If you send personal data to Anthropic's API or to Claude for business use, yes, the same logic applies. Anthropic provides the contractual terms to cover this as a data processor acting on your behalf.
As with OpenAI, the key practical step is making sure you are on the correct commercial terms rather than consumer ones, since the protections differ. Confirm that the data processing terms apply to your account and usage, and retain the record. The principle is identical across providers. Using the service is not the same as having the agreement properly in place, so verify rather than assume.
Do you need one with Google?
If you use Google's AI services, such as the Gemini API, and send personal data, yes again. Google's AI offerings are generally covered by its cloud and platform data processing terms, which flow from the relevant Google Cloud or Workspace agreement.
The practical point specific to Google is that the data processing terms usually sit within your broader Google Cloud or Workspace contract rather than as a separate one off document, so the step is confirming that those terms apply to your project and that you have configured any relevant settings, such as data region, correctly. Again, the agreement existing in principle is not the same as you having confirmed it covers your actual usage.
What about other providers and self hosting?
The same rule extends to any third party model provider you send personal data to. If you add another provider tomorrow, you need the agreement in place for them too before that data starts flowing.
The one exception worth knowing is self hosting. If you run an open model entirely on your own infrastructure, such as a Llama or Mistral model you host yourself, no third party is processing the data, so there is no third party DPA to sign for that processing. You become responsible for it directly instead.
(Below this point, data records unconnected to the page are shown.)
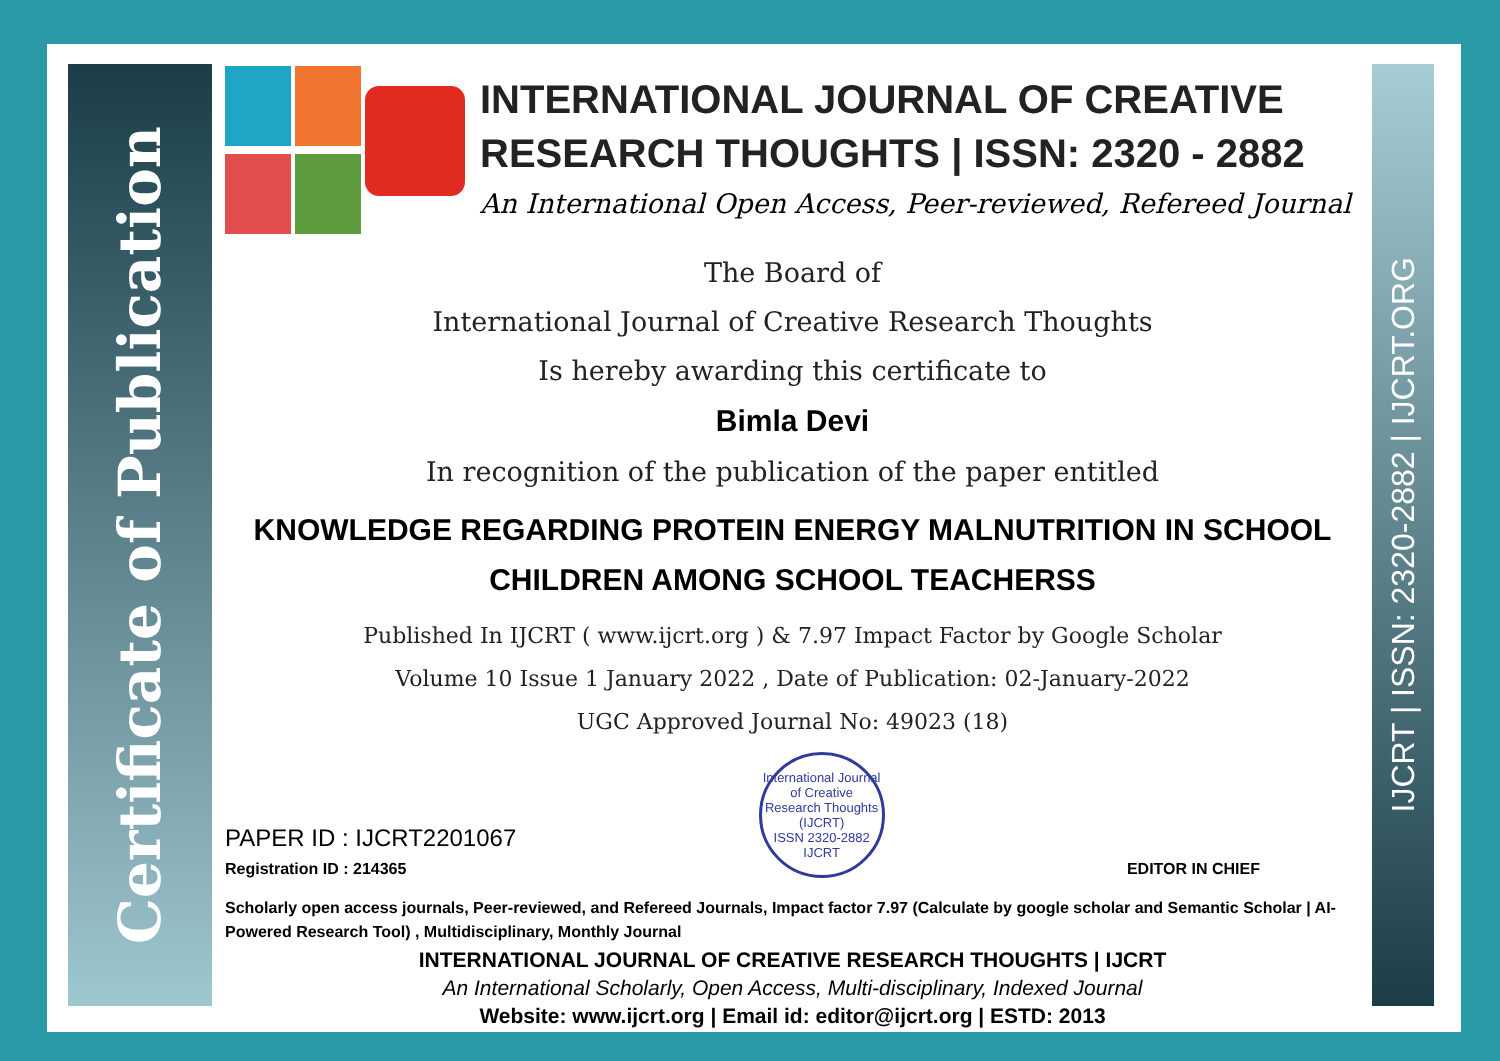Certificate of Publication
IJCRT | ISSN: 2320-2882 | IJCRT.ORG
INTERNATIONAL JOURNAL OF CREATIVE RESEARCH THOUGHTS | ISSN: 2320 - 2882
An International Open Access, Peer-reviewed, Refereed Journal
The Board of
International Journal of Creative Research Thoughts
Is hereby awarding this certificate to
Bimla Devi
In recognition of the publication of the paper entitled
KNOWLEDGE REGARDING PROTEIN ENERGY MALNUTRITION IN SCHOOL CHILDREN AMONG SCHOOL TEACHERSS
Published In IJCRT ( www.ijcrt.org ) & 7.97 Impact Factor by Google Scholar
Volume 10 Issue 1 January 2022 , Date of Publication: 02-January-2022
UGC Approved Journal No: 49023 (18)
PAPER ID : IJCRT2201067
Registration ID : 214365
International Journal of Creative Research Thoughts (IJCRT)
ISSN 2320-2882 IJCRT
EDITOR IN CHIEF
Scholarly open access journals, Peer-reviewed, and Refereed Journals, Impact factor 7.97 (Calculate by google scholar and Semantic Scholar | AI-Powered Research Tool) , Multidisciplinary, Monthly Journal
INTERNATIONAL JOURNAL OF CREATIVE RESEARCH THOUGHTS | IJCRT
An International Scholarly, Open Access, Multi-disciplinary, Indexed Journal
Website: www.ijcrt.org | Email id: editor@ijcrt.org | ESTD: 2013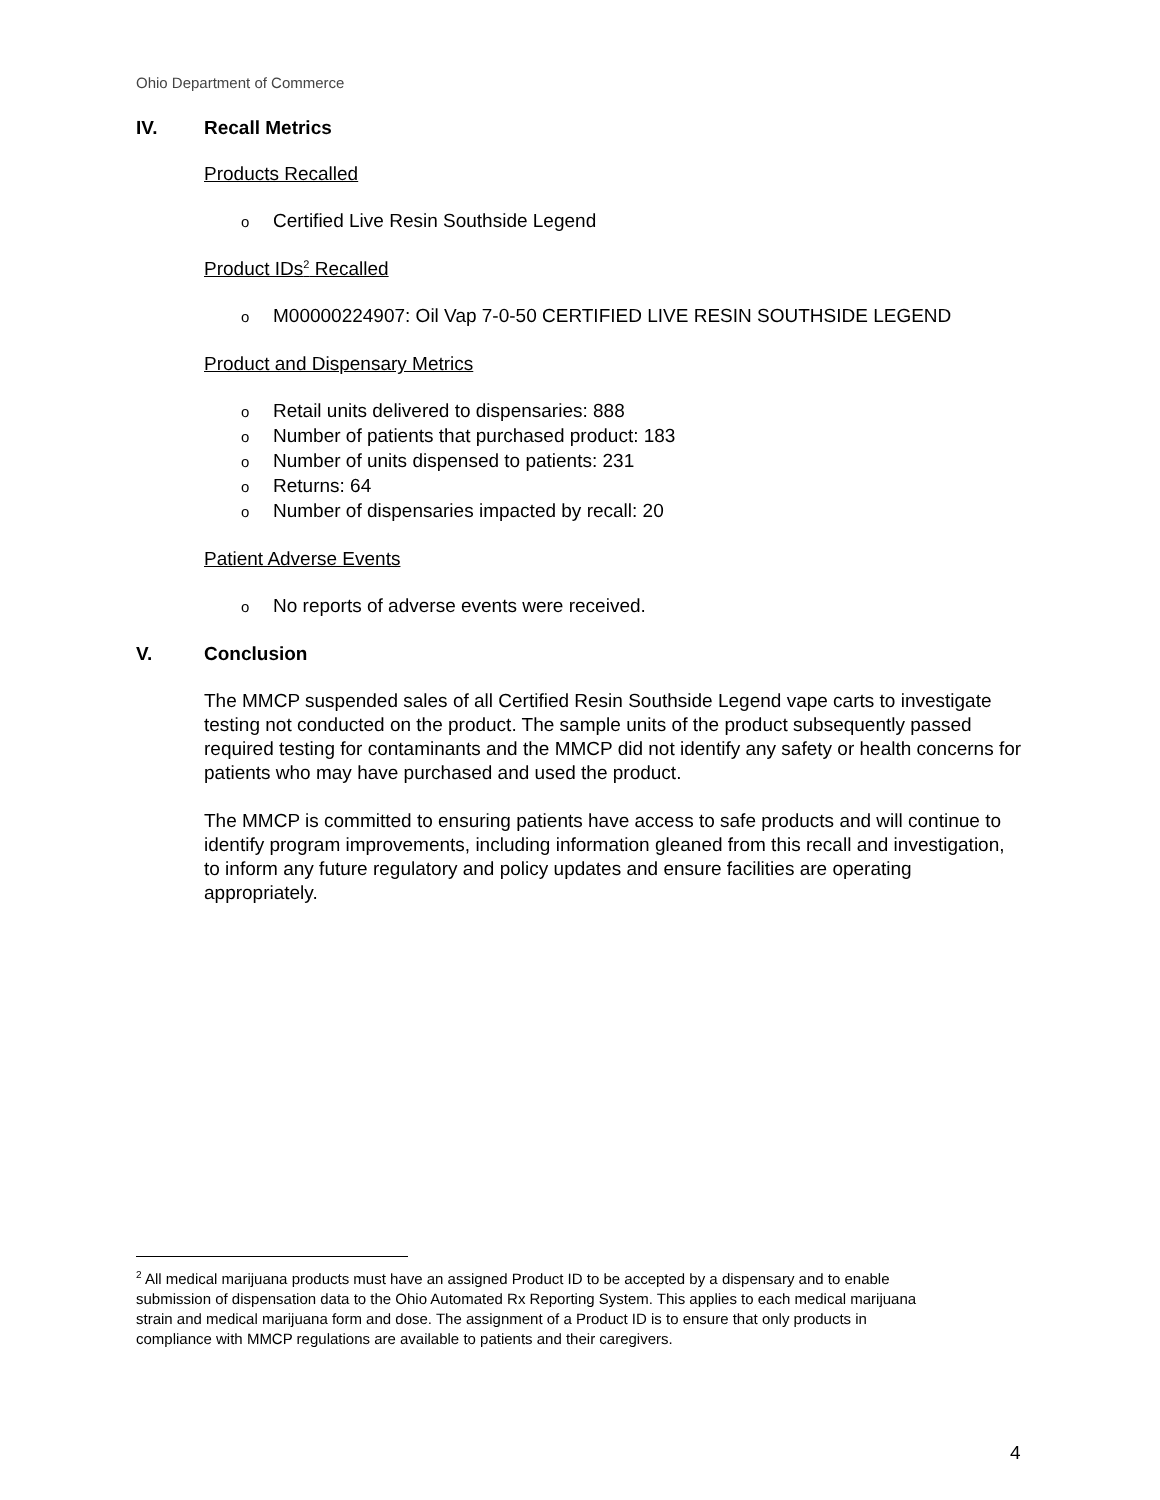Ohio Department of Commerce
IV. Recall Metrics
Products Recalled
o Certified Live Resin Southside Legend
Product IDs<sup>2</sup> Recalled
o M00000224907: Oil Vap 7-0-50 CERTIFIED LIVE RESIN SOUTHSIDE LEGEND
Product and Dispensary Metrics
o Retail units delivered to dispensaries: 888
o Number of patients that purchased product: 183
o Number of units dispensed to patients: 231
o Returns: 64
o Number of dispensaries impacted by recall: 20
Patient Adverse Events
o No reports of adverse events were received.
V. Conclusion
The MMCP suspended sales of all Certified Resin Southside Legend vape carts to investigate testing not conducted on the product. The sample units of the product subsequently passed required testing for contaminants and the MMCP did not identify any safety or health concerns for patients who may have purchased and used the product.
The MMCP is committed to ensuring patients have access to safe products and will continue to identify program improvements, including information gleaned from this recall and investigation, to inform any future regulatory and policy updates and ensure facilities are operating appropriately.
<sup>2</sup> All medical marijuana products must have an assigned Product ID to be accepted by a dispensary and to enable submission of dispensation data to the Ohio Automated Rx Reporting System. This applies to each medical marijuana strain and medical marijuana form and dose. The assignment of a Product ID is to ensure that only products in compliance with MMCP regulations are available to patients and their caregivers.
4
This is sometimes a reason founders with particularly sensitive data consider self hosting, though it brings its own security responsibilities.
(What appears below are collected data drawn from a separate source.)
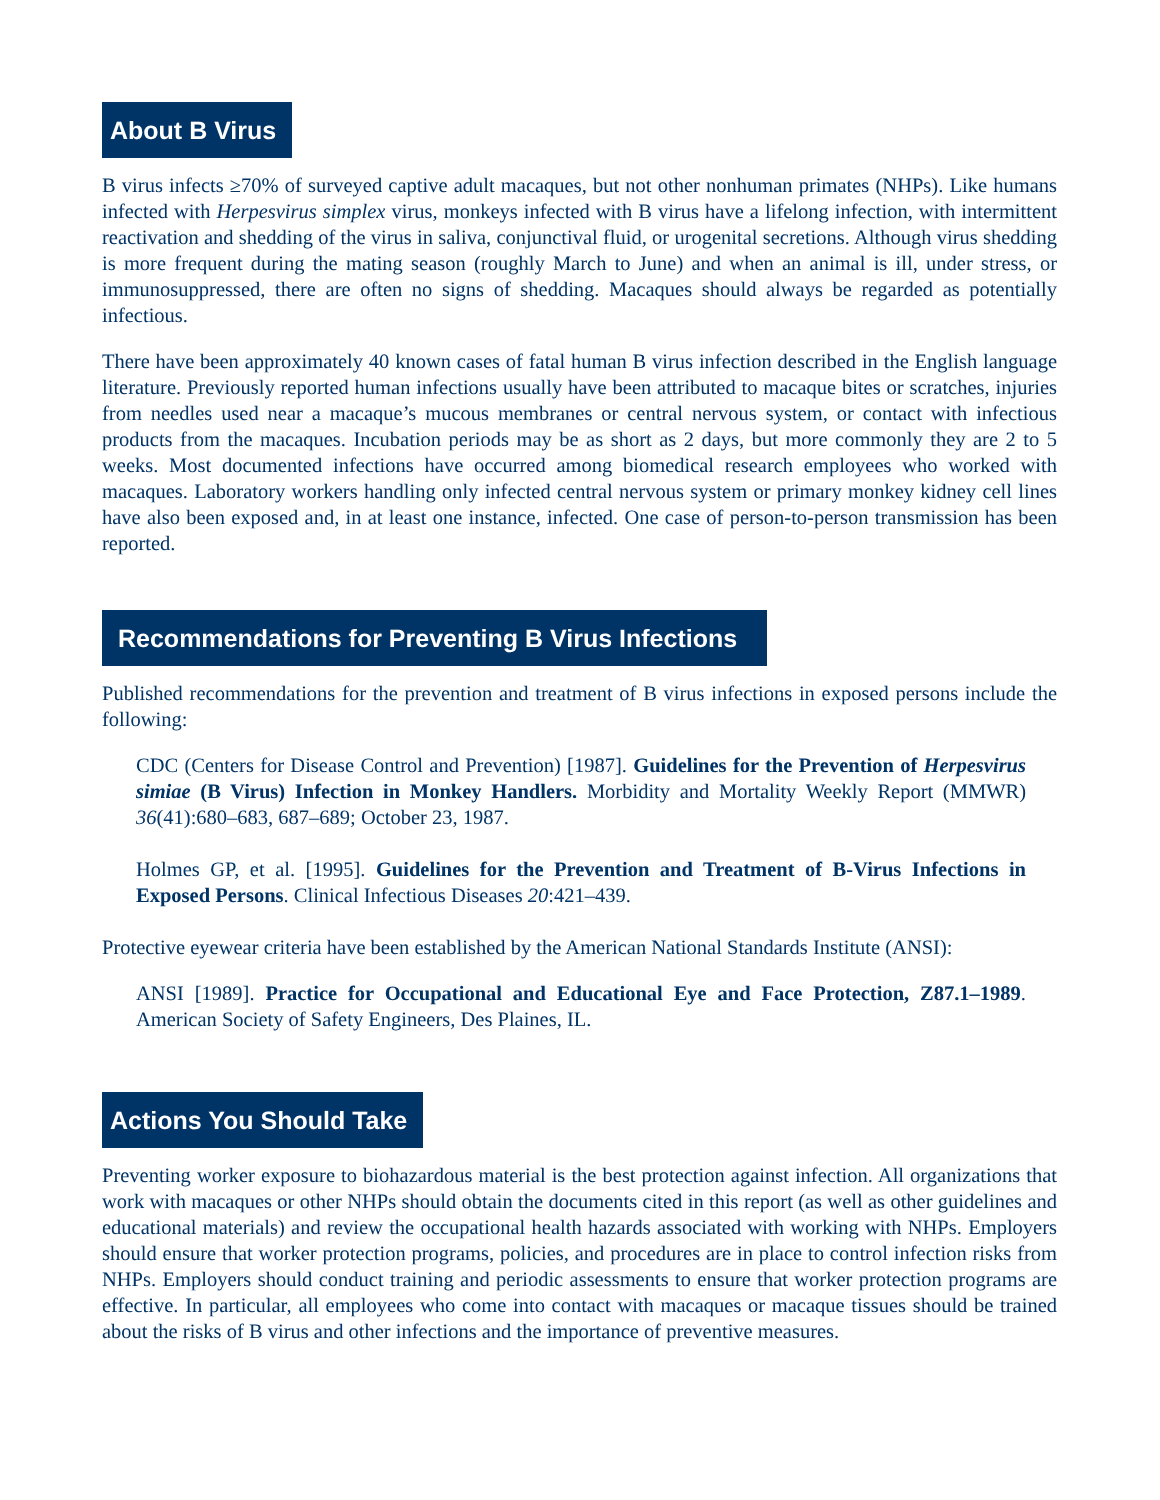About B Virus
B virus infects ≥70% of surveyed captive adult macaques, but not other nonhuman primates (NHPs). Like humans infected with Herpesvirus simplex virus, monkeys infected with B virus have a lifelong infection, with intermittent reactivation and shedding of the virus in saliva, conjunctival fluid, or urogenital secretions. Although virus shedding is more frequent during the mating season (roughly March to June) and when an animal is ill, under stress, or immunosuppressed, there are often no signs of shedding. Macaques should always be regarded as potentially infectious.
There have been approximately 40 known cases of fatal human B virus infection described in the English language literature. Previously reported human infections usually have been attributed to macaque bites or scratches, injuries from needles used near a macaque’s mucous membranes or central nervous system, or contact with infectious products from the macaques. Incubation periods may be as short as 2 days, but more commonly they are 2 to 5 weeks. Most documented infections have occurred among biomedical research employees who worked with macaques. Laboratory workers handling only infected central nervous system or primary monkey kidney cell lines have also been exposed and, in at least one instance, infected. One case of person-to-person transmission has been reported.
Recommendations for Preventing B Virus Infections
Published recommendations for the prevention and treatment of B virus infections in exposed persons include the following:
CDC (Centers for Disease Control and Prevention) [1987]. Guidelines for the Prevention of Herpesvirus simiae (B Virus) Infection in Monkey Handlers. Morbidity and Mortality Weekly Report (MMWR) 36(41):680–683, 687–689; October 23, 1987.
Holmes GP, et al. [1995]. Guidelines for the Prevention and Treatment of B-Virus Infections in Exposed Persons. Clinical Infectious Diseases 20:421–439.
Protective eyewear criteria have been established by the American National Standards Institute (ANSI):
ANSI [1989]. Practice for Occupational and Educational Eye and Face Protection, Z87.1–1989. American Society of Safety Engineers, Des Plaines, IL.
Actions You Should Take
Preventing worker exposure to biohazardous material is the best protection against infection. All organizations that work with macaques or other NHPs should obtain the documents cited in this report (as well as other guidelines and educational materials) and review the occupational health hazards associated with working with NHPs. Employers should ensure that worker protection programs, policies, and procedures are in place to control infection risks from NHPs. Employers should conduct training and periodic assessments to ensure that worker protection programs are effective. In particular, all employees who come into contact with macaques or macaque tissues should be trained about the risks of B virus and other infections and the importance of preventive measures.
Why this matters before that enterprise demo
Here is why this question keeps founders up at night, and rightly so. When an enterprise buyer's security team reviews you, one of the first things they check is whether you have Data Processing Agreements in place with the third parties in your stack. If your product calls OpenAI and you cannot produce the agreement, that is an immediate red flag, and it suggests personal data may be flowing out of your product without the legal protection the law requires.
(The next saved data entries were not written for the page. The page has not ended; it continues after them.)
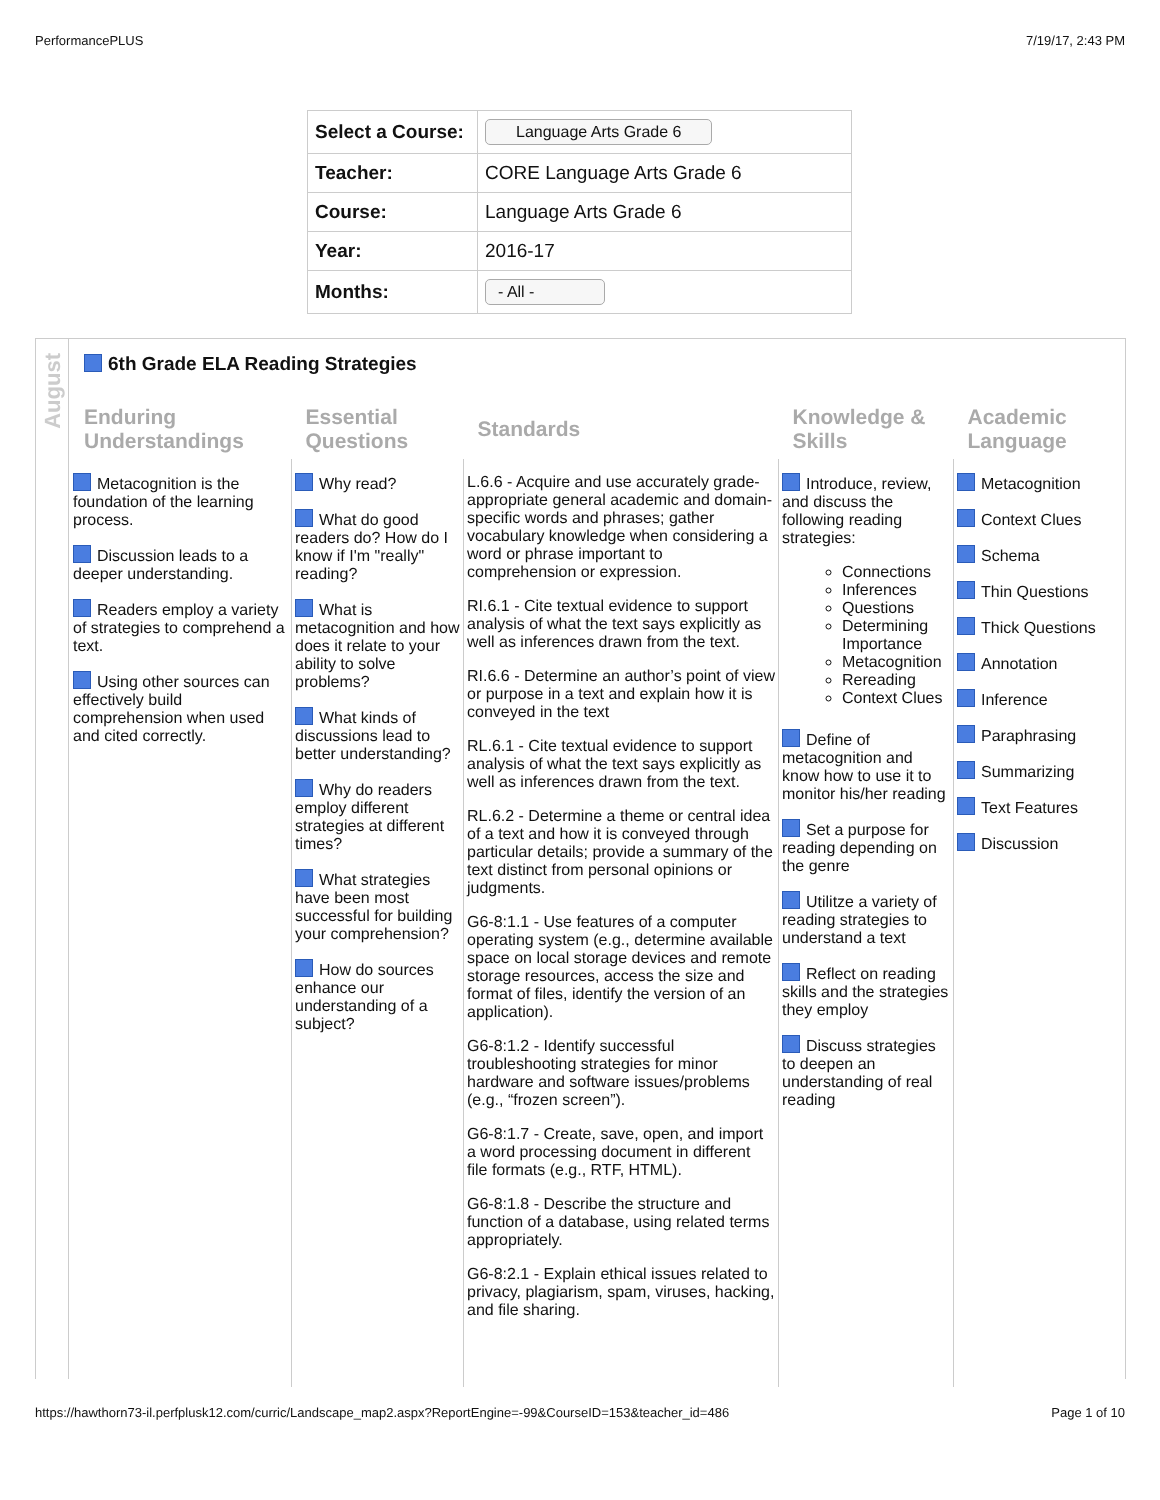PerformancePLUS 7/19/17, 2:43 PM
| Select a Course: | Language Arts Grade 6 |
| Teacher: | CORE Language Arts Grade 6 |
| Course: | Language Arts Grade 6 |
| Year: | 2016-17 |
| Months: | - All - |
August
6th Grade ELA Reading Strategies
| Enduring Understandings | Essential Questions | Standards | Knowledge & Skills | Academic Language |
| --- | --- | --- | --- | --- |
| Metacognition is the foundation of the learning process. Discussion leads to a deeper understanding. Readers employ a variety of strategies to comprehend a text. Using other sources can effectively build comprehension when used and cited correctly. | Why read? What do good readers do? How do I know if I'm "really" reading? What is metacognition and how does it relate to your ability to solve problems? What kinds of discussions lead to better understanding? Why do readers employ different strategies at different times? What strategies have been most successful for building your comprehension? How do sources enhance our understanding of a subject? | L.6.6 - Acquire and use accurately grade-appropriate general academic and domain-specific words and phrases; gather vocabulary knowledge when considering a word or phrase important to comprehension or expression. RI.6.1 - Cite textual evidence to support analysis of what the text says explicitly as well as inferences drawn from the text. RI.6.6 - Determine an author’s point of view or purpose in a text and explain how it is conveyed in the text RL.6.1 - Cite textual evidence to support analysis of what the text says explicitly as well as inferences drawn from the text. RL.6.2 - Determine a theme or central idea of a text and how it is conveyed through particular details; provide a summary of the text distinct from personal opinions or judgments. G6-8:1.1 - Use features of a computer operating system (e.g., determine available space on local storage devices and remote storage resources, access the size and format of files, identify the version of an application). G6-8:1.2 - Identify successful troubleshooting strategies for minor hardware and software issues/problems (e.g., “frozen screen”). G6-8:1.7 - Create, save, open, and import a word processing document in different file formats (e.g., RTF, HTML). G6-8:1.8 - Describe the structure and function of a database, using related terms appropriately. G6-8:2.1 - Explain ethical issues related to privacy, plagiarism, spam, viruses, hacking, and file sharing. | Introduce, review, and discuss the following reading strategies: Connections Inferences Questions Determining Importance Metacognition Rereading Context Clues Define of metacognition and know how to use it to monitor his/her reading Set a purpose for reading depending on the genre Utilitze a variety of reading strategies to understand a text Reflect on reading skills and the strategies they employ Discuss strategies to deepen an understanding of real reading | Metacognition Context Clues Schema Thin Questions Thick Questions Annotation Inference Paraphrasing Summarizing Text Features Discussion |
https://hawthorn73-il.perfplusk12.com/curric/Landscape_map2.aspx?ReportEngine=-99&CourseID=153&teacher_id=486 Page 1 of 10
So this is not just a compliance technicality. It is one of the concrete, checkable things that decides whether you pass the data protection part of a security review. Having all your provider agreements in place and on file is one of the simplest ways to look like a vendor who takes data seriously.
Your quick checklist
Before that demo, run through this.
- List every AI provider your product sends data to.
- For each one, confirm you have the data processing agreement in place and that you are on business or commercial terms, not consumer ones.
- Check you are not running company workloads through any personal accounts.
- Save every executed agreement somewhere you can produce it instantly.
- Note each provider in your records of processing, so you can answer questions about your data chain.
If you can tick all five, the DPA question is handled, and you can walk into that demo without it hanging over you.
The honest takeaway
If your AI product sends personal data to OpenAI, Anthropic, or Google, you need a Data Processing Agreement with each of them, and the same goes for any other provider in your stack. All three make it achievable, but none of it happens automatically just because you signed up. The work is in confirming you are on the right terms, configuring your settings, and keeping the records.
It is a small piece of work that prevents a large problem, and getting it sorted before a buyer asks is far better than discovering the gap in the middle of a security review.